**KUTIPAN HALAMAN**

Rantai distribusi sebuah barang pada umumnya melalui salah satu pintu yaitu pintu reseller. Fenomena banyak nya reseller bermunculan merupakan sebuah kesempatan sebuah produk akan lebih cepat dan banyak dikenal oleh masyarakat. Akan tetapi tidak semua reseller mempunyai prilaku yang baik, kooperatif, tanggungjawab, amanah dan jujur. Kadang keberadaannya masih simpangsiur antara sales sebuah barang atau wakil penjualan. Kebanyakan yang ditemui sebatas diberikan barang dengan harga tertentu serta dengan metode pembayaran yang telah disepakati bersama. Akan tetapi nanti jika ada macet pembayaran dikarenakan konsumen belum membayar dan lain sebagainya, maka pihak reseller seolah-olah berlepas tangan. Ini yang menjadi dilema dan perlu solusi agar tidak merugikan salah satu pihak.
Berikut kami ketengahkan beberapa prilaku reseller yang sepertinya perlu sebagai bahan evaluasi serta koreksi bersama agar keharmonisan hubungan kerjasama antara pihak produsen dengan pihak reseller tertap terjaga dengan baik, sehingga nilai manfaat nya tidak sekedar hanya untung dan untung, akan tetapi lebih dari itu.

**BAHAN YANG DISEDIAKAN**
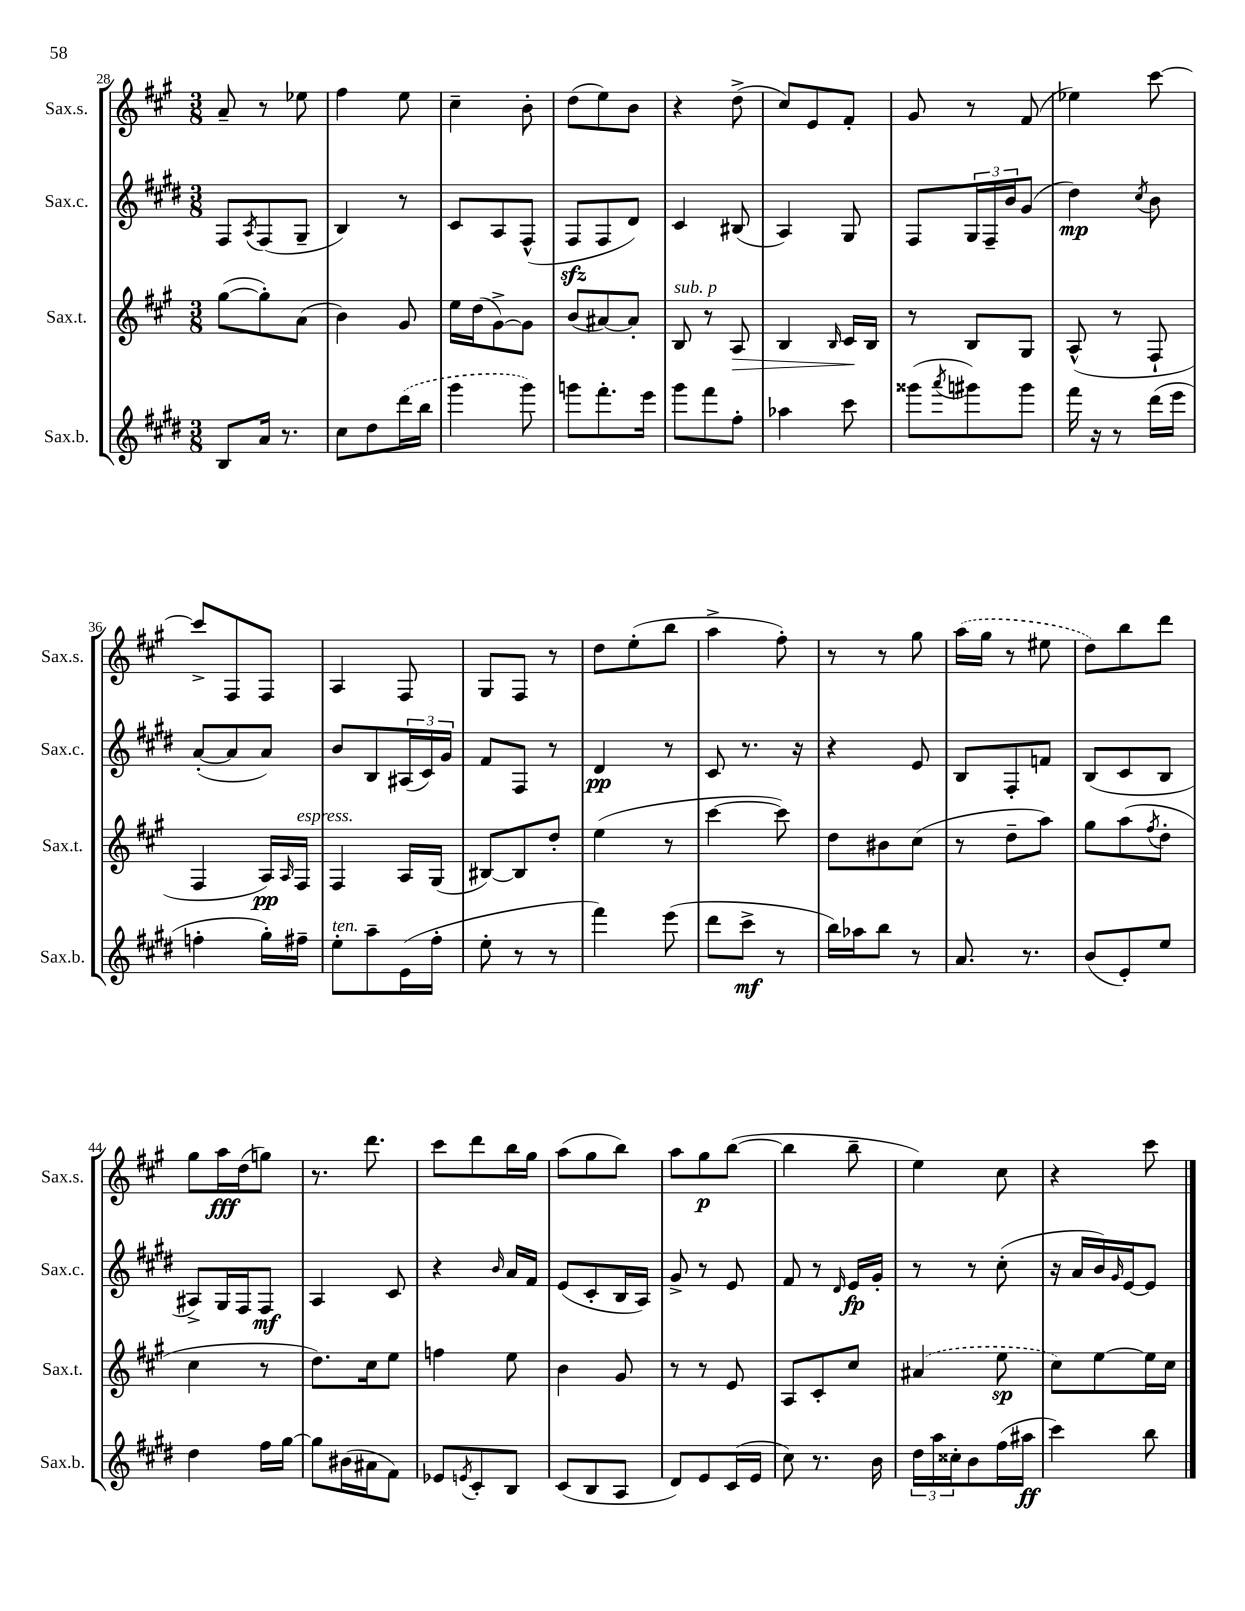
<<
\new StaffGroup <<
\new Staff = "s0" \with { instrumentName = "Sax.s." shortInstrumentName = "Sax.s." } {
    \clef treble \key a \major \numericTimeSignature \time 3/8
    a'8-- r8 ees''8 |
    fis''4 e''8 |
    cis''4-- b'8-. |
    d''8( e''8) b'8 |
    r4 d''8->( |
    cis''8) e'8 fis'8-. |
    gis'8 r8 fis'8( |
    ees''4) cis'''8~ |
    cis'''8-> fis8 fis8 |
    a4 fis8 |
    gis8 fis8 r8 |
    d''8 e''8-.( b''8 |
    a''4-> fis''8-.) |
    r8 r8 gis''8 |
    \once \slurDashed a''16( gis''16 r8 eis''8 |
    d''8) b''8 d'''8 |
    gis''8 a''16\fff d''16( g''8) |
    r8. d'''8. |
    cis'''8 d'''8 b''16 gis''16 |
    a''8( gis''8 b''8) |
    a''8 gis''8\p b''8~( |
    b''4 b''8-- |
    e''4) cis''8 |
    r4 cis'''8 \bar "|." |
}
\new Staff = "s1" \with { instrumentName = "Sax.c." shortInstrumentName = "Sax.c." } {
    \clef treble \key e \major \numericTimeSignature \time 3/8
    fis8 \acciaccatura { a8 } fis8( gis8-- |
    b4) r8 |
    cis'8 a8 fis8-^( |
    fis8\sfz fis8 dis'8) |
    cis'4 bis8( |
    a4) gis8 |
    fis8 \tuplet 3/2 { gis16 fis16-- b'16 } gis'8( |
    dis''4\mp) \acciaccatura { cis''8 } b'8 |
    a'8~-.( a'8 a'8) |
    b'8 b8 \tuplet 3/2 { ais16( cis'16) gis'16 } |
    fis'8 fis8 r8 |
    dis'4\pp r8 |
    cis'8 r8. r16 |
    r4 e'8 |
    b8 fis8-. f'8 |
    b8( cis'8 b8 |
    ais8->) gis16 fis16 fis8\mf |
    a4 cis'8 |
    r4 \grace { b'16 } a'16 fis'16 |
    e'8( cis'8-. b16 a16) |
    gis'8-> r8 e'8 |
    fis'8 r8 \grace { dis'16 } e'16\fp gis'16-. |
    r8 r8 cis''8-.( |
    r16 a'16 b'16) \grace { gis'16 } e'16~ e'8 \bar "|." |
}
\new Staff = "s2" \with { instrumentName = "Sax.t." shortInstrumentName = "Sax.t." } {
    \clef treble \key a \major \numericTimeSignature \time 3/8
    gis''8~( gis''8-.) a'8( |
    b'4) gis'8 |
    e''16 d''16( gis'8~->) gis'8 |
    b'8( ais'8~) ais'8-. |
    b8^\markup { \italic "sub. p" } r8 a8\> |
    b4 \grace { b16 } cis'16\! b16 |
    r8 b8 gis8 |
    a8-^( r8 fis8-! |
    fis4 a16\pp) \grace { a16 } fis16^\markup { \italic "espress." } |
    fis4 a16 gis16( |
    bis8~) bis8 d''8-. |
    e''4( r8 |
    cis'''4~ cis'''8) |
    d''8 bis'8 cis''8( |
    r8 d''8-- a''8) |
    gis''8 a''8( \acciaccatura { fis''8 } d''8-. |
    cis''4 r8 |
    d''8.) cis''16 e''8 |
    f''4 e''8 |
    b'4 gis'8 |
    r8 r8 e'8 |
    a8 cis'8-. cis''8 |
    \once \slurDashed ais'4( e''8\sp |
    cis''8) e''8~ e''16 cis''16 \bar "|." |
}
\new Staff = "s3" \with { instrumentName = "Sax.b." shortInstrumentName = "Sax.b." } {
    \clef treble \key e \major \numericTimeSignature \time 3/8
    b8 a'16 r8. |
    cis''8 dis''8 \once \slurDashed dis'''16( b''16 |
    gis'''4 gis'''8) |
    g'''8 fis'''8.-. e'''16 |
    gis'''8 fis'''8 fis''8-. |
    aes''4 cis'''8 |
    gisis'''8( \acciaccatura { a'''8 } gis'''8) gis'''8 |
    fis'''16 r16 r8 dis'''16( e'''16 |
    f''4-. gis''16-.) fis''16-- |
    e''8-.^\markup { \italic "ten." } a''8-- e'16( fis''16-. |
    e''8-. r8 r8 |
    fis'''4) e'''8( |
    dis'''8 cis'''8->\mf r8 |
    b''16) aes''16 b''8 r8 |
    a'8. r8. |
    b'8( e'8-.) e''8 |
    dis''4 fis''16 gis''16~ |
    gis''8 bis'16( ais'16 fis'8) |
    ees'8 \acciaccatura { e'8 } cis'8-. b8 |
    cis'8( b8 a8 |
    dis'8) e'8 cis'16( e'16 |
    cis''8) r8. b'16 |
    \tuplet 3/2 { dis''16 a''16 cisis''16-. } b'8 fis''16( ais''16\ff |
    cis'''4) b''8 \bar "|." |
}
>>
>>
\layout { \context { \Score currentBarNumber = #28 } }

* * *

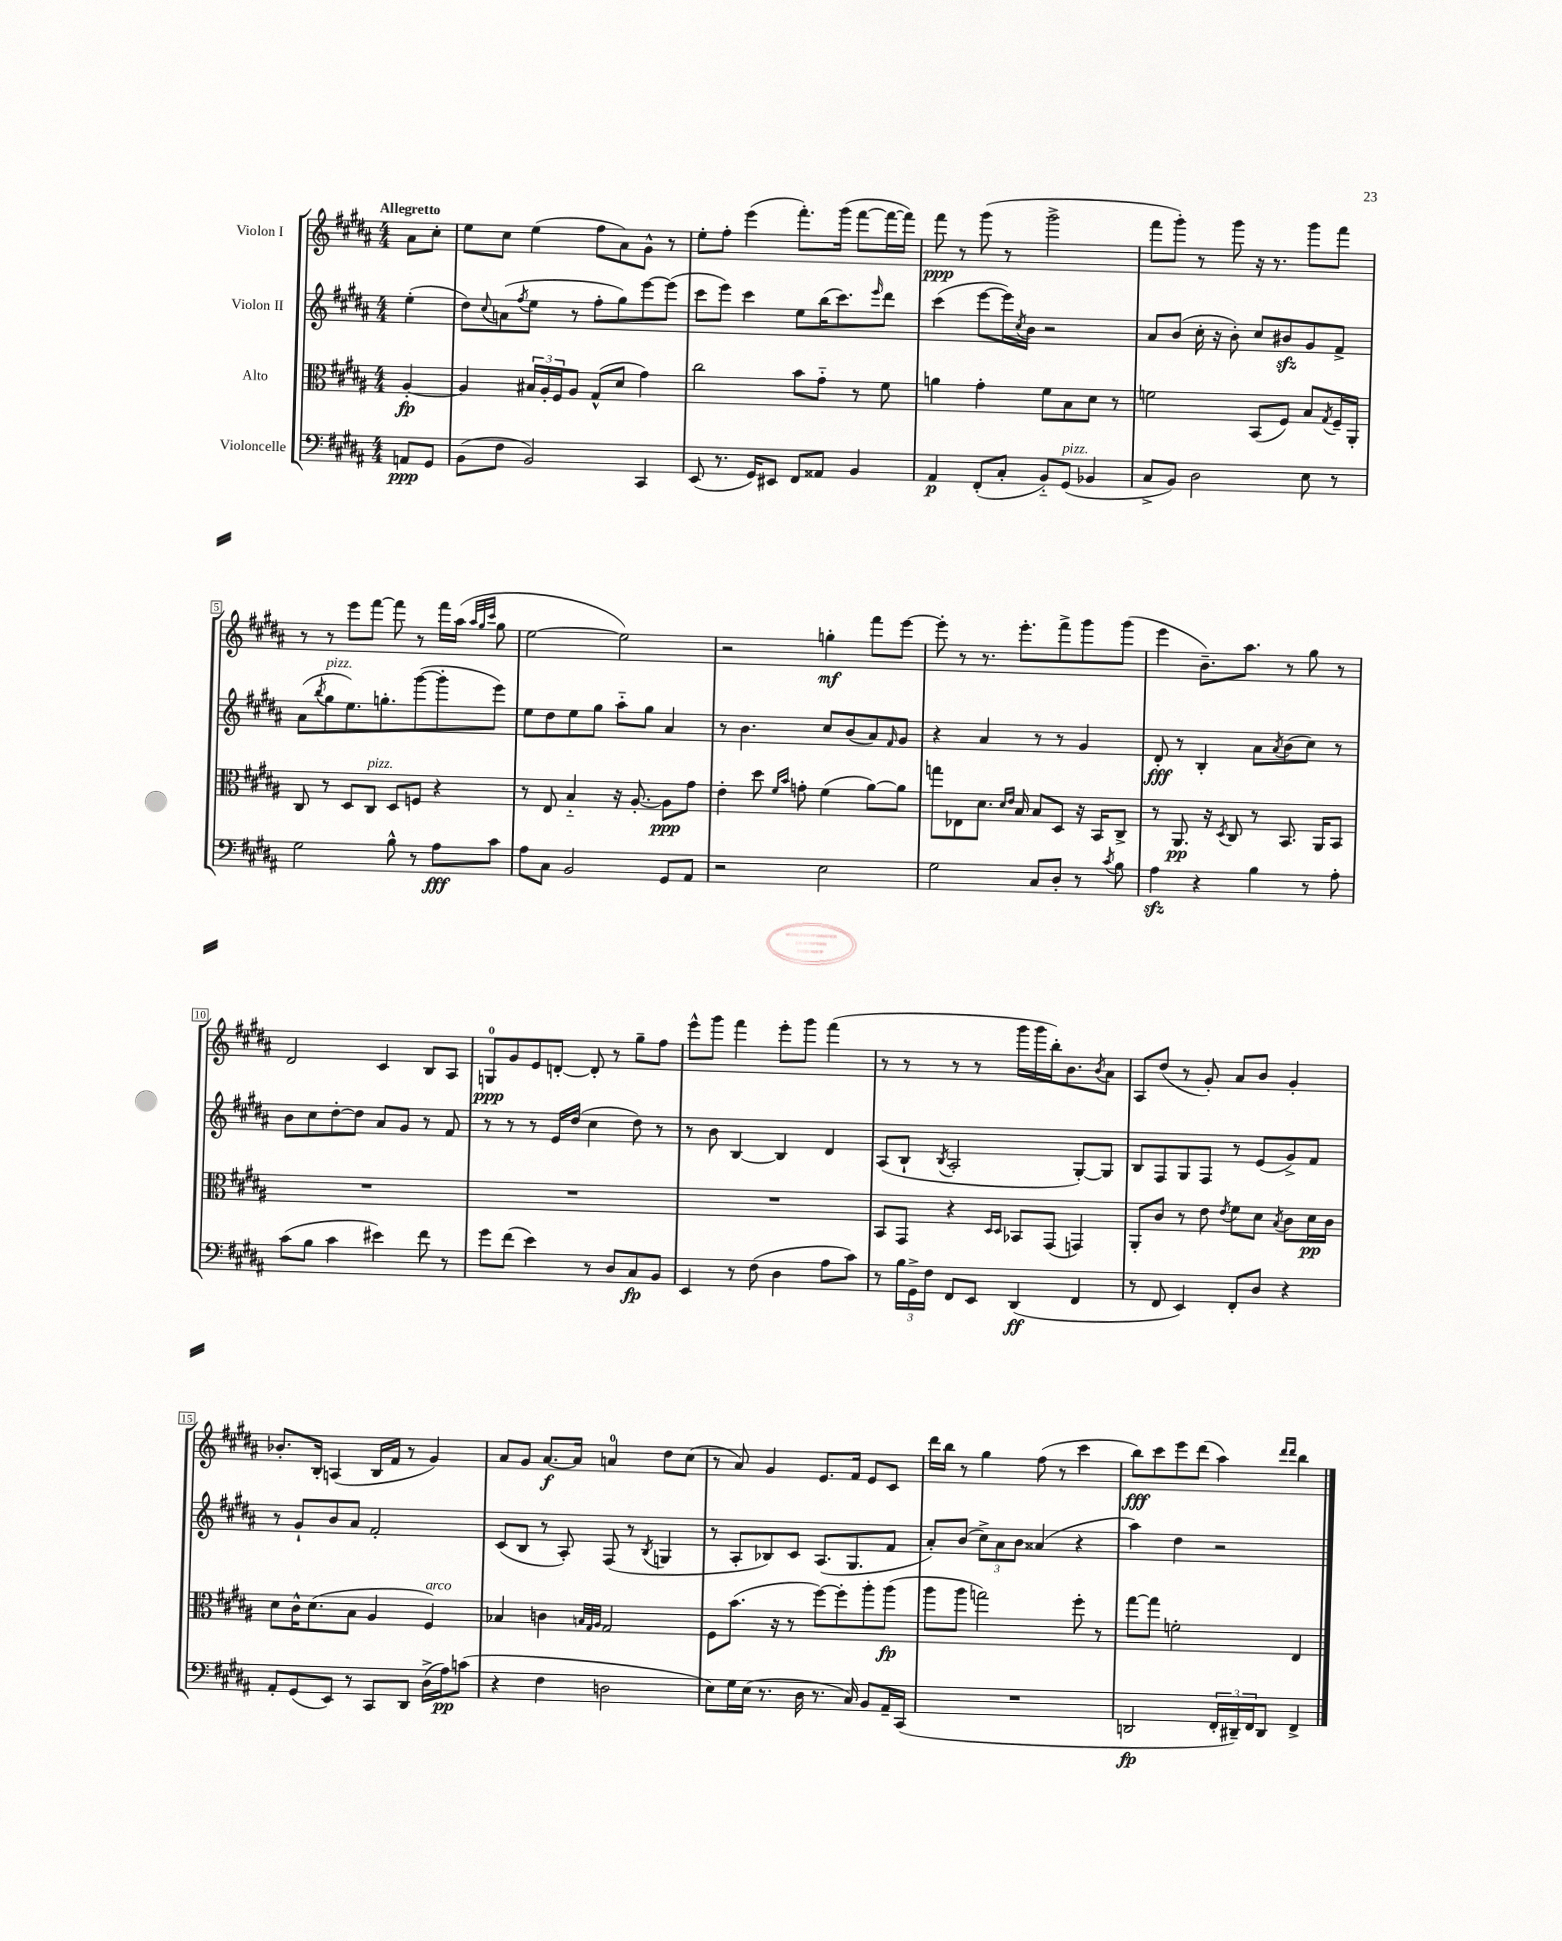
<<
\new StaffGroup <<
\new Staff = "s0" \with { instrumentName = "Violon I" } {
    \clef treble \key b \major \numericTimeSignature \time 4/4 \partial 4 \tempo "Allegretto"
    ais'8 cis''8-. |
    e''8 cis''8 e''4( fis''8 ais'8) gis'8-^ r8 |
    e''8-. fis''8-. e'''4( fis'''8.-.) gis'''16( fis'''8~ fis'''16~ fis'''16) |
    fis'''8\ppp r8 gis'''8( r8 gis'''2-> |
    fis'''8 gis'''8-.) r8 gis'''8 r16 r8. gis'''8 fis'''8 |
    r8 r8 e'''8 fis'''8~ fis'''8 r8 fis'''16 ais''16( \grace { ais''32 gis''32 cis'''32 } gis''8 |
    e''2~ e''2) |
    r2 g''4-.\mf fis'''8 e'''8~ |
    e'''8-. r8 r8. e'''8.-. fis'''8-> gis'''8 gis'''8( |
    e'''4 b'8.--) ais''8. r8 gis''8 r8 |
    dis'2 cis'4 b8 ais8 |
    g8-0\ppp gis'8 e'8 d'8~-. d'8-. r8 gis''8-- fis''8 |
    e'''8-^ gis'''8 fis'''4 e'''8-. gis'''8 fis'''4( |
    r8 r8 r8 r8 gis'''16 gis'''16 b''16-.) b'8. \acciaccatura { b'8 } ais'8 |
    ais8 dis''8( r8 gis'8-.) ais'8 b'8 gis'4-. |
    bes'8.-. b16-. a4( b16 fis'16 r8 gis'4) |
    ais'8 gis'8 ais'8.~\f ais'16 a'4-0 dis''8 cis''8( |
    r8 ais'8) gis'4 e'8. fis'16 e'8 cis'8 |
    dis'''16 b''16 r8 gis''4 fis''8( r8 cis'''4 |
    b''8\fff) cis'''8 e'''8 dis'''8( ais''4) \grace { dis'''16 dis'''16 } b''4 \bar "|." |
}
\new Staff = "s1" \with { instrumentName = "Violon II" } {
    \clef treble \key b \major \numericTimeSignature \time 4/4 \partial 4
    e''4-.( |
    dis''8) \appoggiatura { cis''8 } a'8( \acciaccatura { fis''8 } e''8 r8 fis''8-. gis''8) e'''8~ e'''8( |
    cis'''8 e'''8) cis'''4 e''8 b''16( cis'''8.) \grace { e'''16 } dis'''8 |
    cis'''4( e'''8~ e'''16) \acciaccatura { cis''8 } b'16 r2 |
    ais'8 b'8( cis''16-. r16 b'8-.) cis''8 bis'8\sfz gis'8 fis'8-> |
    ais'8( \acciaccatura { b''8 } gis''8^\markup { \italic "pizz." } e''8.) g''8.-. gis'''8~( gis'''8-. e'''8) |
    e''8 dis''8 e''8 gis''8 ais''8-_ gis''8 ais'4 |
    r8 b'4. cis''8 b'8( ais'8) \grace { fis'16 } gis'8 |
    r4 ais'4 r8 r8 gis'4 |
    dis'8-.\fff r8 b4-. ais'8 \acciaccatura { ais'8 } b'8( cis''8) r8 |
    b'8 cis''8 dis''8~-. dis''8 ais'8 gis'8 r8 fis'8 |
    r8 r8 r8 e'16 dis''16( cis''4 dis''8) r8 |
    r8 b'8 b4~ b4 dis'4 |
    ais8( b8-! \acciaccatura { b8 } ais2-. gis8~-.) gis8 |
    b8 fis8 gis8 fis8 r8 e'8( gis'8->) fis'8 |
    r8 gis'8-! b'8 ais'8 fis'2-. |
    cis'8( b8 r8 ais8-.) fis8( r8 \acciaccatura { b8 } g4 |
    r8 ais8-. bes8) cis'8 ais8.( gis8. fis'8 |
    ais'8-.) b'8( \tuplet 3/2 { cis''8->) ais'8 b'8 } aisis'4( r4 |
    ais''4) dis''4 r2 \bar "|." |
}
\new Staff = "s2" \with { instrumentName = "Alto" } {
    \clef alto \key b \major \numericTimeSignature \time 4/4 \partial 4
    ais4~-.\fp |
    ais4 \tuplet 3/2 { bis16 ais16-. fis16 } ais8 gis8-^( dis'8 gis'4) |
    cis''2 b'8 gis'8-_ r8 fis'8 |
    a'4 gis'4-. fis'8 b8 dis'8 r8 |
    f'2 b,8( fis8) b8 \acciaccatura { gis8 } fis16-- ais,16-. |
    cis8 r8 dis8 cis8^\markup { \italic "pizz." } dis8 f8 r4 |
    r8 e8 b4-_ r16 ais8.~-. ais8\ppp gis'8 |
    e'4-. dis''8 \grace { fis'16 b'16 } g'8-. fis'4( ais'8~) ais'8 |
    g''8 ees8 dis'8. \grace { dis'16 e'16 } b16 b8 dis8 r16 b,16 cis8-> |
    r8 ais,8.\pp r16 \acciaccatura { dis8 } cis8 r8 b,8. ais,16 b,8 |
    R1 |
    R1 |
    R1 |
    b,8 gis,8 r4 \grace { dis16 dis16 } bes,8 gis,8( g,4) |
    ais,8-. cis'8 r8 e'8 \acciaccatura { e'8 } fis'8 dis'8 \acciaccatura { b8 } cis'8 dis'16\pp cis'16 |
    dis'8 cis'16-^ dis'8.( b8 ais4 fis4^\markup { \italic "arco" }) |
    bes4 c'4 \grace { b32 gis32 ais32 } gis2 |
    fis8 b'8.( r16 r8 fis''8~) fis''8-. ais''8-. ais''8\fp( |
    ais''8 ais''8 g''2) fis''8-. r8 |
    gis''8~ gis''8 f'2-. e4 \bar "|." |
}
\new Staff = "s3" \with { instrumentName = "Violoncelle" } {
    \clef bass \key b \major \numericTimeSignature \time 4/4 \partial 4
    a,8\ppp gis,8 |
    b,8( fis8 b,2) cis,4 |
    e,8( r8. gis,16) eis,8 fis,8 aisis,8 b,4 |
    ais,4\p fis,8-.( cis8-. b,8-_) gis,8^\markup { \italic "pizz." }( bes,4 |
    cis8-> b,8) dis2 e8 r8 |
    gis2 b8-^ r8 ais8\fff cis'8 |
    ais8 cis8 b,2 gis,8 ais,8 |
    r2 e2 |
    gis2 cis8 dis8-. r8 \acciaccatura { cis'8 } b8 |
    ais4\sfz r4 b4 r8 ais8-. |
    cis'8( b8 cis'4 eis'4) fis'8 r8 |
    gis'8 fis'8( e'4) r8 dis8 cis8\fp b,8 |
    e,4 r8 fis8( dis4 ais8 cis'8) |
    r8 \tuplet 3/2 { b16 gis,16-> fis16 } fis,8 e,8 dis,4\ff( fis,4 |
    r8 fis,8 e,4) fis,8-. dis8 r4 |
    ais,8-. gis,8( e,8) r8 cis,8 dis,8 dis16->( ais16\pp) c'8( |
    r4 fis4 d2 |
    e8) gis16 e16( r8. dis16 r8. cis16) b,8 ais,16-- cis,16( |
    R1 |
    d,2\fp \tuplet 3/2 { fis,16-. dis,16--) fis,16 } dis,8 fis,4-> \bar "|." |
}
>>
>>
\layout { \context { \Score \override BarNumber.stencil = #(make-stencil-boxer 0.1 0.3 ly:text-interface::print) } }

**TUGAS LATIHAN**
• a. Temukan setiap baris data di atas yang memuat string "slurDashed", lalu salin baris-baris tersebut.
• b. Tolong tulis lanjutan teks tentang perilaku reseller, dimulai tepat setelah kalimat terakhirnya.

**HASIL LATIHAN**
• a.
    \once \slurDashed a''16( gis''16 r8 eis''8 |
    \once \slurDashed ais'4( e''8\sp |
    cis''8 dis''8 \once \slurDashed dis'''16( b''16 |

• b.
Kurang Bertanggung Jawab
Kadang ditemui pihak pembeli melakukan apa yang di namakan cancel order dengan berbagai alasan. Ada yang alasannya masuk akal seperti sakit, ada tugas mendadak, mengalami musibah, ada bencana alam, dana terpakai untuk keperluan yang sangat penting,pembuatan kandang belum selesai, dan alasan lainnya. Ada juga alasan yang kurang masuk akal seperti sudah mendapatkan barang dari pihak lain, berubah rencana usaha, dana belum ada, dan alasan lainnya. Akhirnya pemesanan ke pihak produsen pun di cancel atau dibatalkan sepihak secara mendadak oleh pihak reseller. Pihak produsen pun kelabakan karena belum punya rencana cadangan untuk menjual barangnya. Mestinya hal ini tidak terjadi kalau pihak reseller melakukan konfirmasi orderan satu atau dua hari sebelum tanggal pengiriman barang serta mengupayakan mempunyai pembeli cadangan (waiting list order) karena bagaimanapun para pembeli cadangan untuk produk bibit ternak tidak siap setiap saat jika pengiriman bibit ternak nya secara mendadak, karena perlu persiapan kandang dan lain sebagainya.
Hanya Mau Untung
Banyak reseller yang menerima order dari konsumen hanya dengan modal kepercayaan, tanpa diikat dengan system pembayaran seperti ada DP langsung, pembayaran melalui pihak ke-3 atau lainnya. Kemudian pihak reseller memesan barang kepada pihak produsen dan pihak produsen akhirnya mengirimkan pesanan tersebut sesuai kuota dan tanggal pengiriman yang sudah di sepakati sebelumnya. Prahara terjadi ketika barang sudah dikirim dan pihak konsumen belum bisa membayar kiriman tersebut. Pihak reseller pun tidak mau menutup pembayaran tersebut (nalangi) karena tidak ada dana untuk itu atau dia sendiri tidak mau dananya nyantol pada orang lain. Akhirnya dana tidak terbayar lewat seminggu, tak terasa lewat sebulan, berbulan-bulan sampai berganti tahun. Pihak produsen pun akhirnya menjadi korban mal praktek pihak reseller yang mau untung sendiri.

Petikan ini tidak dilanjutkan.